NEW information technology is posing unprecedented challenges to the traditional media as people today anywhere in the world can have access to news and information from wherever they want and can themselves become content providers, Confederation of Asean Journalists’ (CAJ) President Thepchai Yong said yesterday.

The world has changed to the era of digital media, in which people can access news and information whenever they desire. The rise of digital media has enabled everyone to play the role of journalists, he said.

Thepchai was speaking in his welcome statement at the CAJ’s 19th General Assembly meeting, held in Bangkok. Thepchai yesterday took over the CAJ presidency from Nguyen Thuan Huu, president of the Vietnam Journalists Association. He will hold the position for two years.

Thepchai said the CAJ meeting will emphasise how to tackle so-called “fake news” to ensure the public receives correct and trustworthy information.

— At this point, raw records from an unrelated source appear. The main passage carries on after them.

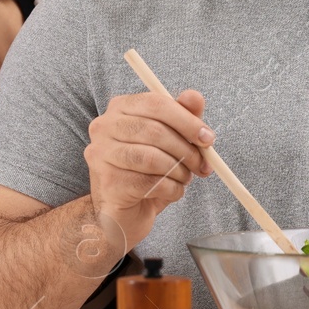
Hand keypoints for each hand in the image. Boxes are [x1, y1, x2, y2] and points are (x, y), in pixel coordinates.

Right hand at [85, 88, 214, 247]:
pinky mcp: (108, 183)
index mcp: (120, 107)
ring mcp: (101, 155)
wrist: (125, 211)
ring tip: (184, 178)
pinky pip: (149, 183)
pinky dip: (171, 189)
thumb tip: (194, 97)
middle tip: (202, 164)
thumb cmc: (149, 170)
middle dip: (186, 150)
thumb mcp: (171, 139)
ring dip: (179, 171)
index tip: (208, 138)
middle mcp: (104, 126)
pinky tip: (173, 191)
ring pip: (152, 158)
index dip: (187, 121)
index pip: (156, 103)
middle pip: (155, 130)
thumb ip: (183, 116)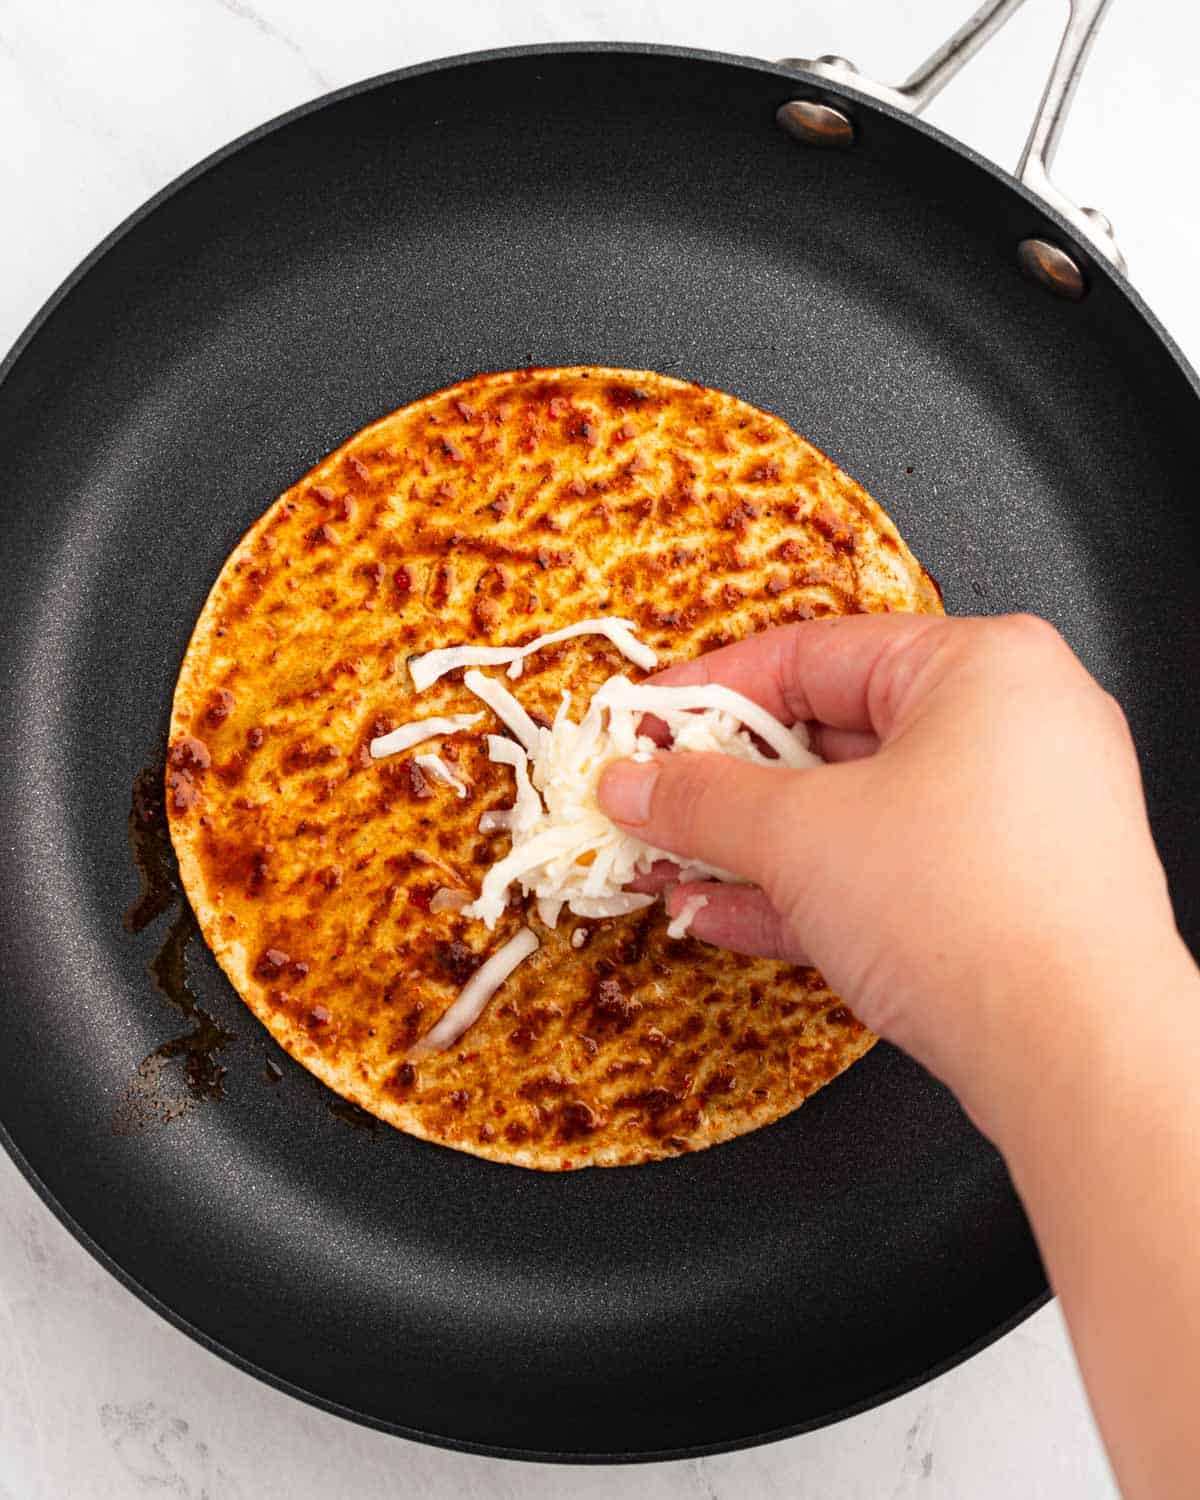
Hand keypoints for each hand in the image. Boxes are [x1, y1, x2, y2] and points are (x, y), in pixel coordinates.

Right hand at [599, 614, 1177, 1135]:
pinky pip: (883, 873)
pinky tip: (721, 913)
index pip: (812, 653)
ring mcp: (1014, 817)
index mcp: (981, 667)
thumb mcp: (801, 836)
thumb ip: (703, 800)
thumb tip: (636, 783)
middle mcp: (1011, 727)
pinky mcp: (1004, 896)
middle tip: (651, 800)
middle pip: (830, 735)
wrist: (1078, 1056)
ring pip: (852, 814)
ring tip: (669, 864)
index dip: (708, 690)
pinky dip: (804, 891)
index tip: (643, 722)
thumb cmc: (975, 911)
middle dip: (725, 783)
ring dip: (751, 846)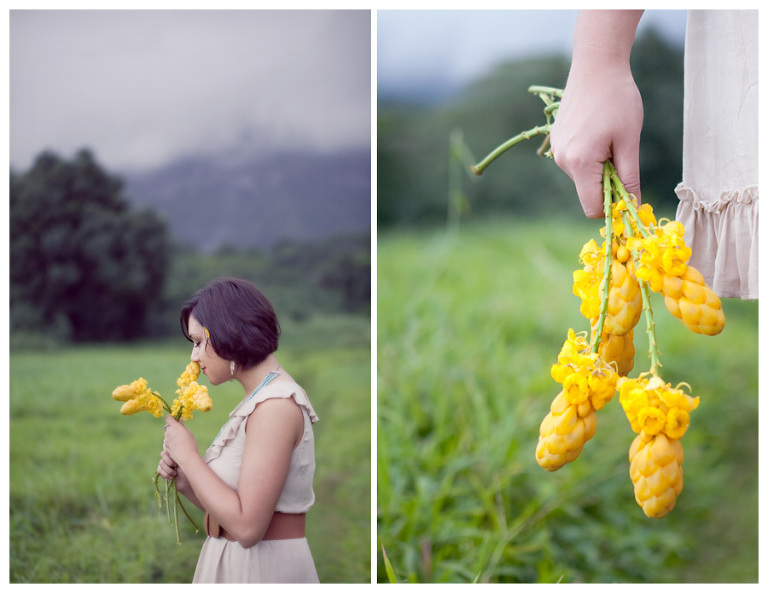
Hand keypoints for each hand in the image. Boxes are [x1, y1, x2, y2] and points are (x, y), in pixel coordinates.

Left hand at [160, 415, 198, 473]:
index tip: (174, 419)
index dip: (170, 418)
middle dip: (172, 429)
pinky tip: (177, 447)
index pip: (168, 418)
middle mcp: (168, 432)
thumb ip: (182, 425)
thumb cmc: (190, 444)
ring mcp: (166, 440)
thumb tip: (179, 419)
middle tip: (180, 433)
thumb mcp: (188, 432)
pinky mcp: (165, 447)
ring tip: (180, 442)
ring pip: (167, 436)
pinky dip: (171, 443)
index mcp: (175, 426)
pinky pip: (167, 443)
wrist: (186, 457)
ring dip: (171, 436)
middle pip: (168, 427)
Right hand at [549, 9, 643, 217]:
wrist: (595, 65)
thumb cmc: (617, 99)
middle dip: (607, 183)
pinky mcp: (557, 140)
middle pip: (588, 192)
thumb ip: (630, 176)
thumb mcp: (629, 140)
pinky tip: (598, 130)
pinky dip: (590, 156)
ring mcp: (557, 150)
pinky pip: (576, 161)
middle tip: (622, 154)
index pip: (592, 206)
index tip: (629, 194)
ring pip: (582, 176)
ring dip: (599, 167)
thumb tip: (633, 204)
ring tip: (610, 137)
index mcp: (580, 163)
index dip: (612, 207)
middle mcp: (562, 160)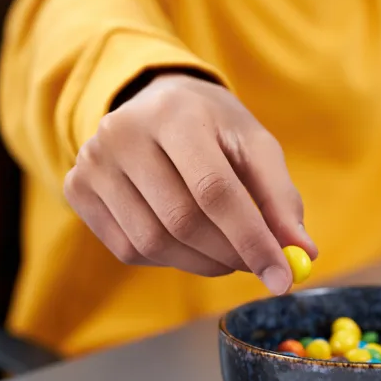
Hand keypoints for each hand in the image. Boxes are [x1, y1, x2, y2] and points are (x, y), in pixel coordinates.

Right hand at [63, 73, 317, 293]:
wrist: (156, 102)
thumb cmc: (215, 128)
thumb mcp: (255, 147)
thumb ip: (280, 198)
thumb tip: (303, 253)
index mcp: (175, 114)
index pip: (214, 190)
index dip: (252, 239)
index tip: (283, 278)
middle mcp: (122, 134)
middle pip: (182, 220)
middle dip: (231, 254)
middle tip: (261, 265)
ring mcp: (91, 162)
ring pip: (153, 242)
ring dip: (203, 262)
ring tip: (230, 252)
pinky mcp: (76, 189)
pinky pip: (129, 248)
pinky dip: (171, 259)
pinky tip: (192, 241)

In its Plan of Action issued yesterday, the Confederation of Thailand Journalists reported that it would work with Thailand’s On-line News Providers Association to organise a regional forum, tentatively scheduled for July, on the issue of “fake news”. The forum will also discuss the role of professional media in dealing with the challenge. Each CAJ member country will be invited to send a representative to attend the forum.

The meeting also welcomed the Club of Cambodian Journalists as member of the CAJ, joining an organisation founded 42 years ago. Representatives from the Myanmar Journalists Association were also attending the meeting as observers.

“So we can say that the spirit of Asean is in full display at the meeting,” Thepchai told the audience.

Thailand’s Industry Minister Uttama Savanayan told those at the opening ceremony that people are now confronted with powerful change, particularly unstoppable technological advances which are often innovative and sometimes disruptive.

Discussing the digital era in his keynote speech, Uttama said digital and infrastructure connectivity is promoting fundamental changes in the ways people communicate, businesses interact and public service is being delivered, as well as the role and nature of the media industry.

Following the rapid growth of connectivity via digital platforms, there is now a significant upsurge of collaboration in various forms and arenas.

“These days, most success stories come when people collaborate through sharing ideas and information to combine expertise that spurs innovation, creation and new chances,” Uttama said.

He also told the audience of the Thai government’s launch of “Thailand 4.0”, which he described as a holistic roadmap to guide the transformation of the Thai economy towards a value-based, innovation-driven economy.

Talking about the media’s challenges, Uttama said that the public itself is evolving from mere passive receivers of content to become active creators, directors and broadcasters of content themselves.